Document excerpt.
%%
Wednesday, 14 November 2012

18 of My Guilty Pleasures

So yes, I have decided to make this list for no other reason than I have run out of good ideas. This is merely to occupy my mind until I think of something… deeper, shall we say. Nevertheless, it might be interesting. Heck, I might even show glimpses of happiness in this. We all know I’m not the most uplifting writer. Ho-hum.

1.     Crying

Okay so I started with this one on purpose. I can imagine certain people muttering ‘Oh God’ (or worse) on seeing it. I can’t deny I love having a good old sob. Whether it be to a movie or a song, in public or into my pillow, it’s almost an addictive sensation for me. I feel so fresh after, no matter how ridiculous that sounds. Yeah, I’m a crier. Beats being a rock anyway; too much effort for my liking.

2.     Hearing people give advice

I possibly should have included the words “try to” in that statement. So many people genuinely think they’re being deep and insightful, when reality is they just sound like a complete dunce. I think girls are the biggest culprits for this shameful act. Sometimes I hear ‘advice’ and wonder did this imbecile even process the information before releasing it into the mind of their desperate friend. Who, for the record, nods in agreement, exclaiming “Yeah omg you’re SO right, you’re SO good at giving advice”.

3.     Buying food  

It’s an obsession. I literally spend all of my money on food when I’m in town. If you have ever been so unlucky as to have spent a day in my company you will realise the truth in these words. I simply venture from Subway to the Dungeon, back to Eddie Rockets and maybe a quick visit out to McDonalds, if I’m feeling ambitious.

   4.     Justin Bieber   

Finally, after around four years of resistance, I have succumbed to the power of the Biebs. Was it his new haircut or his vocal transformation from girl to boy? I don’t know. All I can be sure of is my undeniable fetish for his cheesy, unoriginal music. Be it “One Time”, “Never Say Never” or even “Baby”, I will happily bop along to any of his catchy songs. His Heaven- sent looks simply add to my interest in this boy. I was pleasantly pleased to hear today that he also has a six-pack. But can I make one thing very clear – I am not a Belieber. Just no.

5.     Playing with my hair

I do this all the time. It’s an impulse that I simply can’t shake. Twirling my hair into all sorts of knots and then unravelling them, taking two strands of hair and making them into one – it’s irresistible! Especially when my hair is über-soft.  It’s such a typically girly thing to do, and such a cliché. But hey, whatcha gonna do? It’s fun.

6.     Hugs

I can openly say I am a hugger. I love hugs. Proper ones though, not those shitty little fake ones people (usually girls) give to each other. They annoy me to the point where I actually feel the muscles in my face cringing at the sight of these ‘hugs’. I prefer those emotion-filled, passionate hugs. The ones where you actually want to hold the other person. And you can never go wrong with a few tears thrown in. Just kidding.
%%
Provided material.
%%
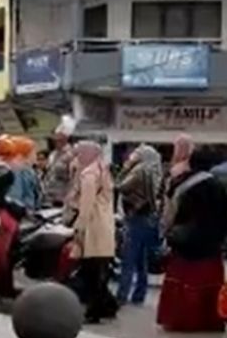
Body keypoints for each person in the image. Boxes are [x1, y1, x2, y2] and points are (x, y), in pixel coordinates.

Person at [157, 147, 227, 332]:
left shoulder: (181, 184)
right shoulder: (221, 186)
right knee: (209, 283)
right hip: (211, 245)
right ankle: (209, 321)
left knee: (183, 281)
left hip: (184, 244)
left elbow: (169, 214)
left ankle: (180, 321)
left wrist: (167, 232)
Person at [70, 141, 118, 323]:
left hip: (93, 226)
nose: (77, 157)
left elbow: (86, 205)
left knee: (92, 271)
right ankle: (108, 305)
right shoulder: (102, 170)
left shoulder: (89, 175)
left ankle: (95, 310)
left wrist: (79, 228)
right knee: (99, 269)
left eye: (80, 153)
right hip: (104, 224)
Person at [116, 145, 162, 306]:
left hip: (136, 216)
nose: (131, 156)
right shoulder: (155, 170)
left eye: (136, 153)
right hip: (148, 217)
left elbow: (120, 185)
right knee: (141, 259)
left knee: (128, 258)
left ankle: (122, 295)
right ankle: (139, 294)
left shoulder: (140, 170)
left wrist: (125, 168)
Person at [43, 117, 76, 207]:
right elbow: (49, 172)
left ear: (66, 138)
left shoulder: (72, 154)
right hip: (50, 195)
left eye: (59, 138)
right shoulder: (52, 154)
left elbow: (74, 176)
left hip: (64, 195)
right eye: (55, 138)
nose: (56, 141)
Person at [8, 137, 42, 210]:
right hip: (23, 215)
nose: (35, 155)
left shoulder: (29, 170)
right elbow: (15, 198)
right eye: (33, 152)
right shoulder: (17, 171)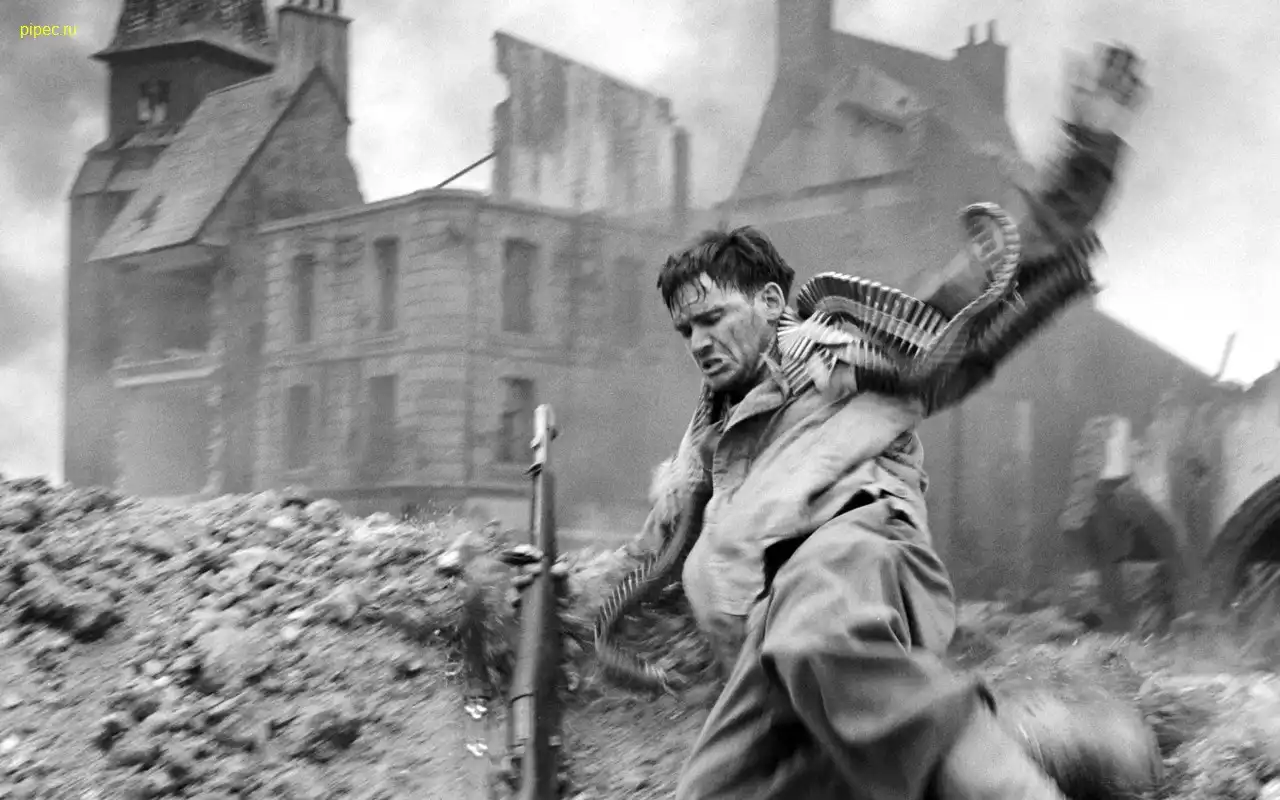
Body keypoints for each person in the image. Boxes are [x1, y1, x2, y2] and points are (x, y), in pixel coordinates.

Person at [627, 43, 1148, 800]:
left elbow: (990, 277)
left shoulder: (844, 346)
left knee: (816, 636)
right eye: (686, 330)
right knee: (714, 788)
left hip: (847, 566)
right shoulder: (706, 442)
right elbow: (650, 557)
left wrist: (1088, 152)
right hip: (767, 651)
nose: (699, 341)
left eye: (712, 318)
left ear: (770, 304)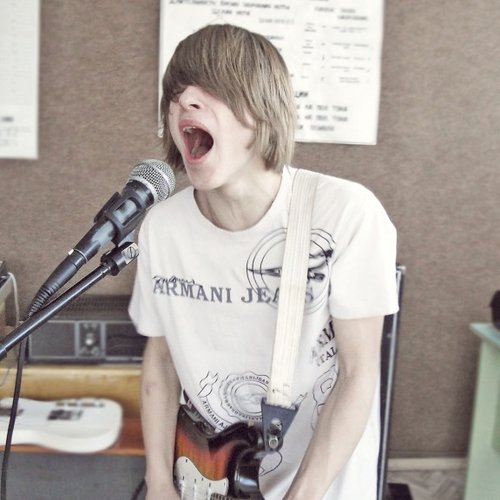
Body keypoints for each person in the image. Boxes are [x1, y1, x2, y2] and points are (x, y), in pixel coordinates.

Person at [129, 23, 399, 500]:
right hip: (205, 475)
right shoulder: (162, 228)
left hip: (321, 485)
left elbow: (358, 375)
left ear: (262, 109)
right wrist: (158, 482)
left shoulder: (345, 214)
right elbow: (161, 362)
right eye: (176, 92)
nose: (184, 101)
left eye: (211, 87)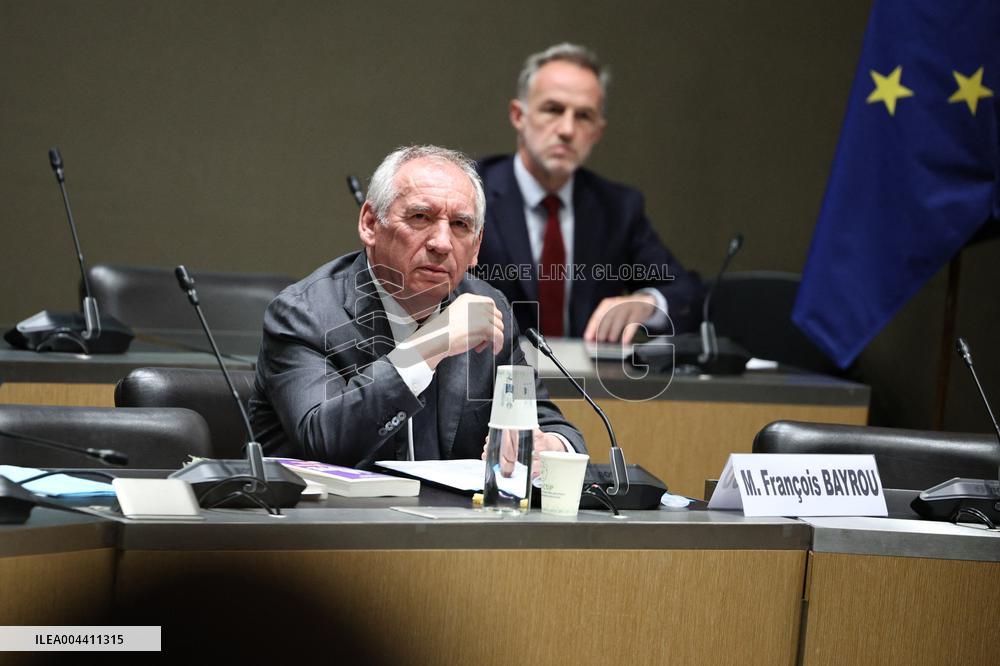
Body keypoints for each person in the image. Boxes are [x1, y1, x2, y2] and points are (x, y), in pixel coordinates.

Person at [249, 145, 584, 468]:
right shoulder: (306, 315)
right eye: (421, 217)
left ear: (477, 246)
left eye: (460, 225)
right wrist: (429, 345)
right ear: (369, 224)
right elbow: (323, 441)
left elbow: (552, 425)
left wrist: (549, 446)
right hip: (332, 522)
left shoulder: (488, 306)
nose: (441, 243)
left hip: (453, 523)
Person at [476, 43, 704, 344]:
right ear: (519, 116)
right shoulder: (471, 192)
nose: (568, 129)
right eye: (553, 109)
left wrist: (647, 303)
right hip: (488, 382)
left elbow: (688, 293)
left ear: (597, 131)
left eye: (584, 116)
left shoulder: (617, 208)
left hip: (585, 385)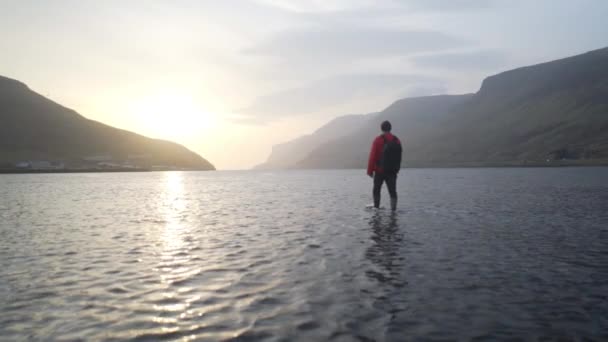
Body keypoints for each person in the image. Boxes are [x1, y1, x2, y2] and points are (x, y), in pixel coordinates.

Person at [367, 120, 402, 210]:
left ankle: (376, 207)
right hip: (392, 171)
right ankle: (393, 210)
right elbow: (399, 156)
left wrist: (370, 171)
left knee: (376, 190)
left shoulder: (378, 140)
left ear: (381, 128)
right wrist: (397, 169)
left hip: (379, 171)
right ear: (390, 128)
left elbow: (373, 156)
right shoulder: (396, 140)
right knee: (392, 192)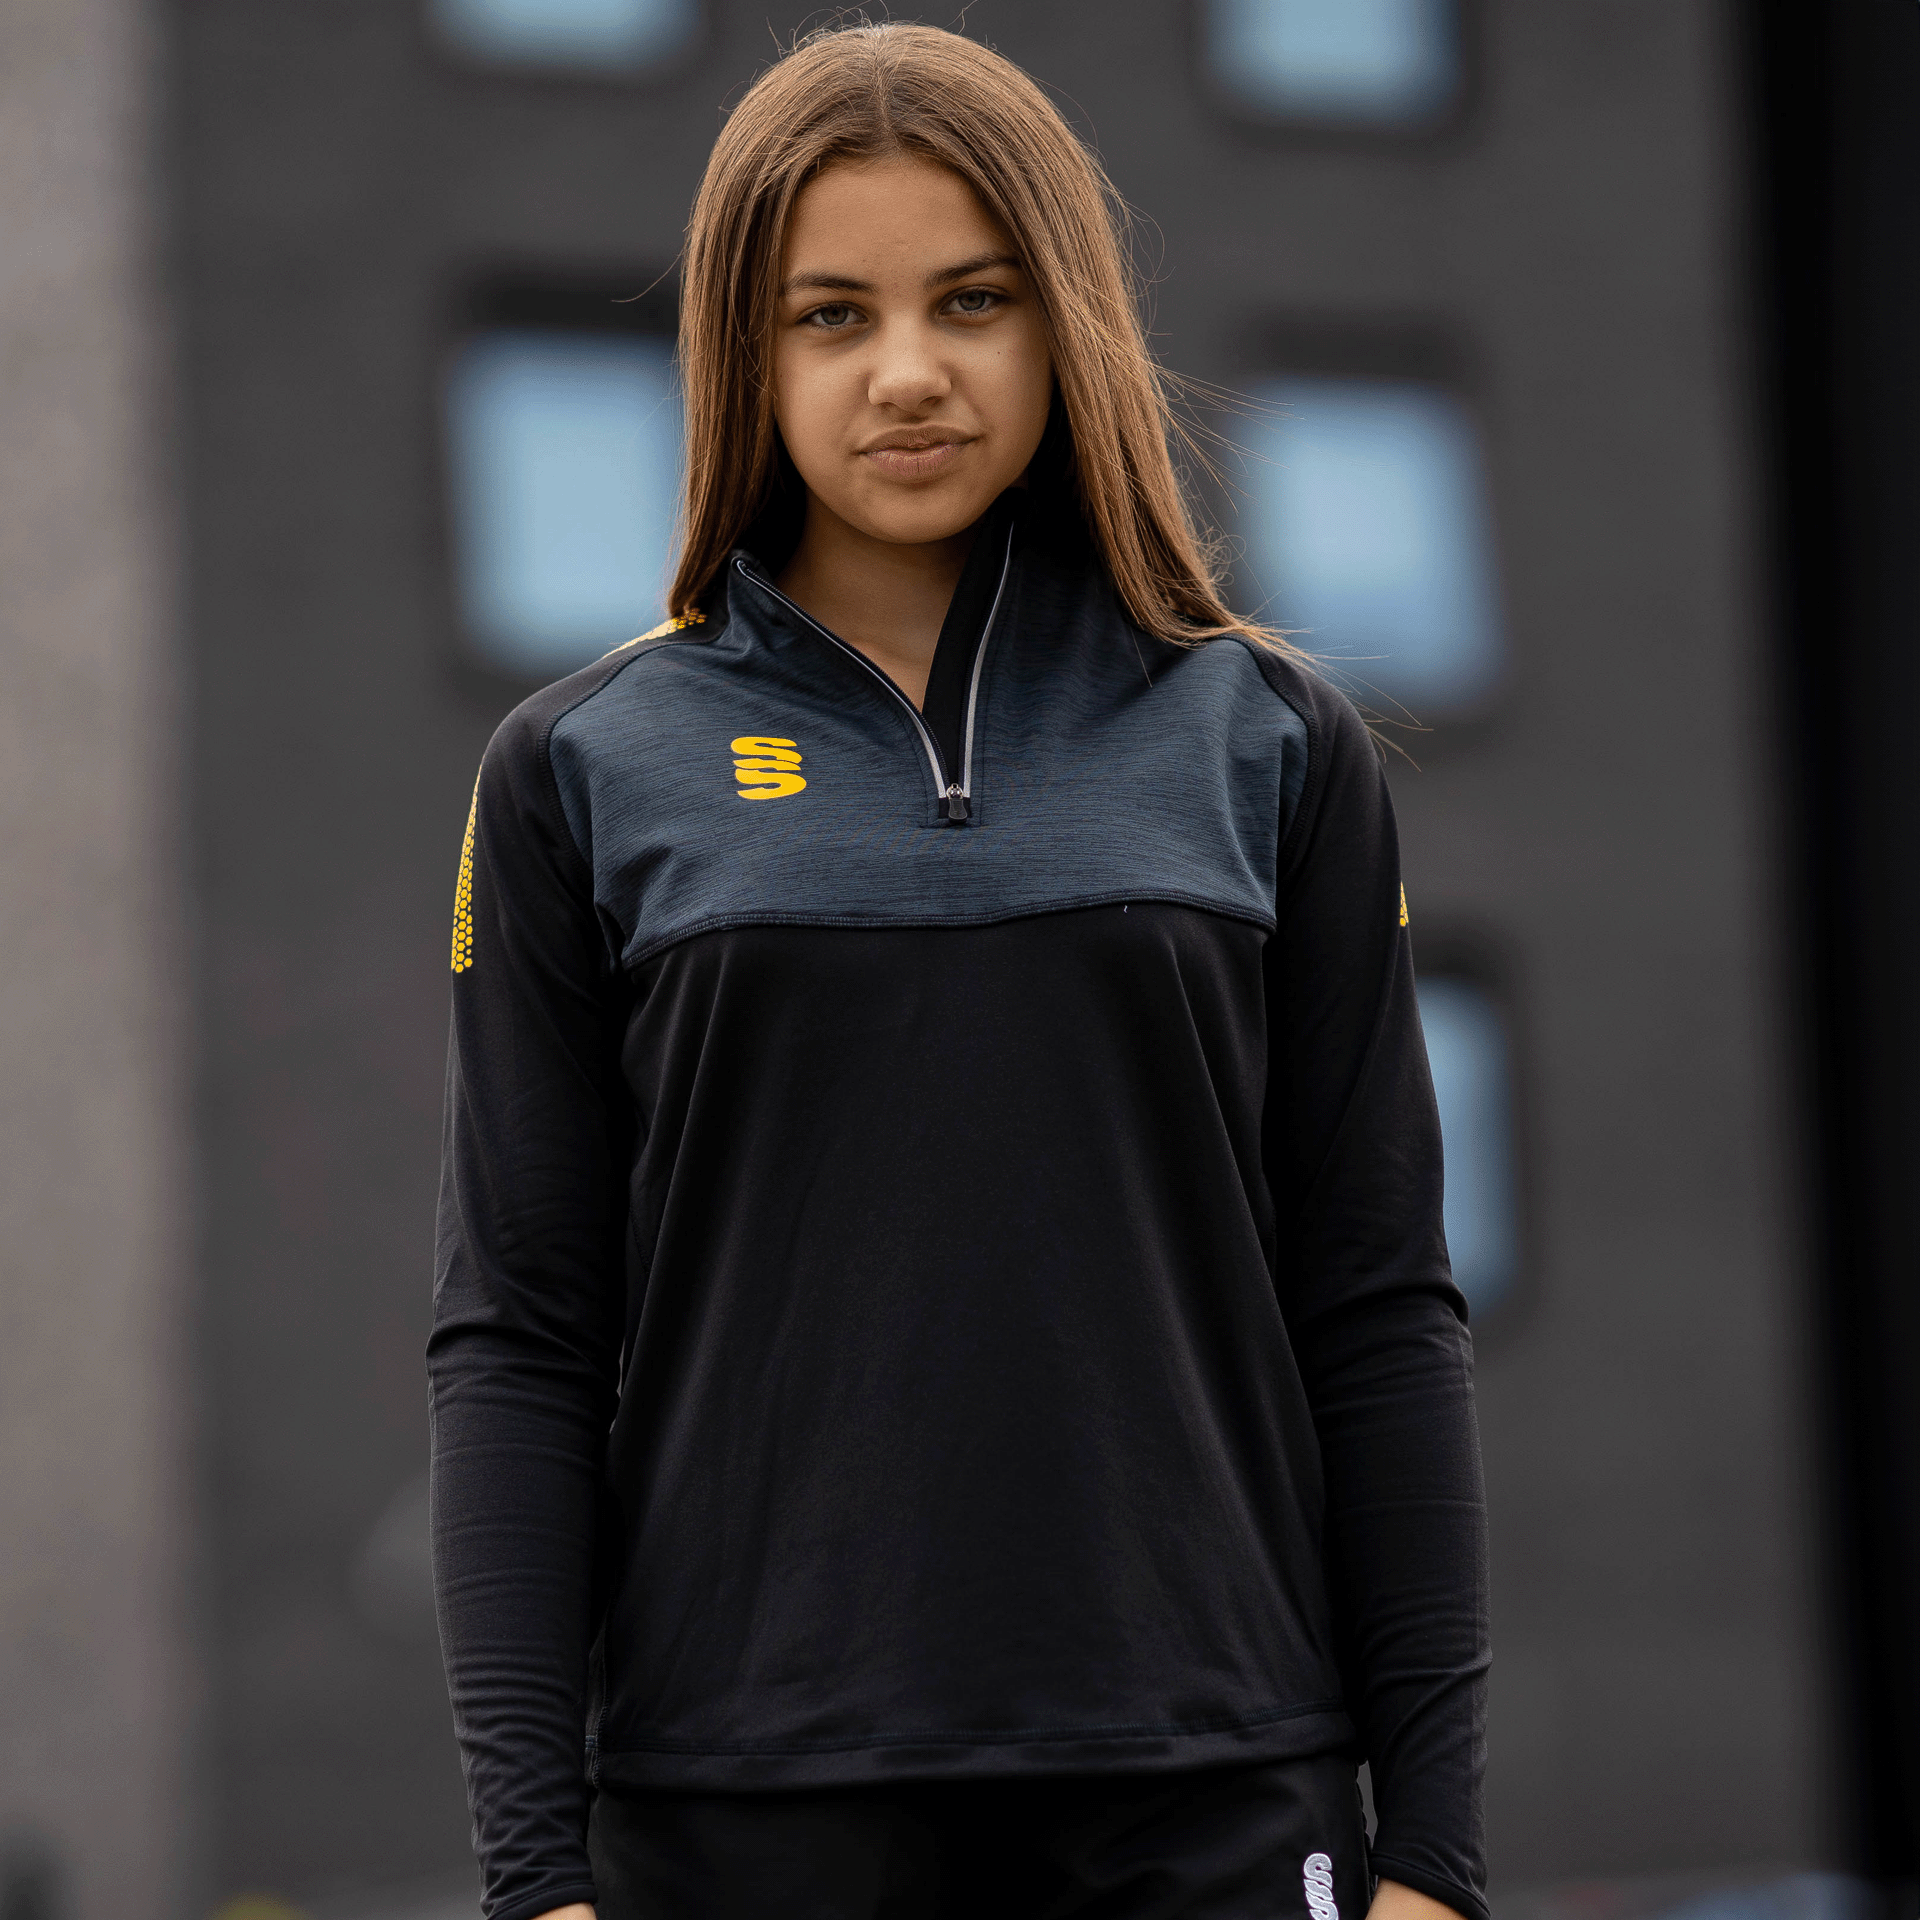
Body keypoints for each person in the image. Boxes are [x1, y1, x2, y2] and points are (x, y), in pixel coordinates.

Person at [430, 22, 1488, 1920]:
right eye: (830, 316)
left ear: (1064, 321)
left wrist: (1436, 1858)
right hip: (739, 1811)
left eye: (973, 301)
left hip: (1215, 1797)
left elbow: (1380, 1302)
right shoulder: (579, 770)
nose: (907, 372)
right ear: (744, 356)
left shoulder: (1267, 744)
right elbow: (521, 1339)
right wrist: (533, 1879)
%%
Brief 1.
Name every guilty pleasure that the guilty-pleasures blog post numbers and headlines, in the order given.
Brief 2.
According to the guilty-pleasures blog post, for roughly how long did the writer resist Justin Bieber before giving in?
Brief 3.
Carry on the guilty-pleasures blog post from its last sentence, in the same voice.

Exercise answer 1.
1. Crying
2. Hearing people give advice
3. Buying food
4. Justin Bieber
5. Playing with my hair
6. Hugs

Exercise answer 2.
Around four years.

Exercise answer 3.
7.     Being considered a snob

To my disappointment, this doesn’t happen that often anymore. However, I still consider myself to be quite pretentious at times. I like the finer things in life – who doesn’t? Admittedly, I would turn my nose up to a three-star hotel or taking public transport. But if there’s no other option then I wouldn’t kick up a fuss. For the most part anyway.

8.     Disney Channel everything   

Am I alone in saying the Disney Channel has gone to the dogs lately? The poor kids of today. They missed all the classics – Hannah Montana (a personal favourite of mine), That’s So Raven, The Suite Life of Zack and Cody, Lizzy Maguire; I could keep going but you get my point. If these shows were still being aired, I would be downstairs glued to the screen right now. The Disney Channel represents my later childhood years in one word – bliss.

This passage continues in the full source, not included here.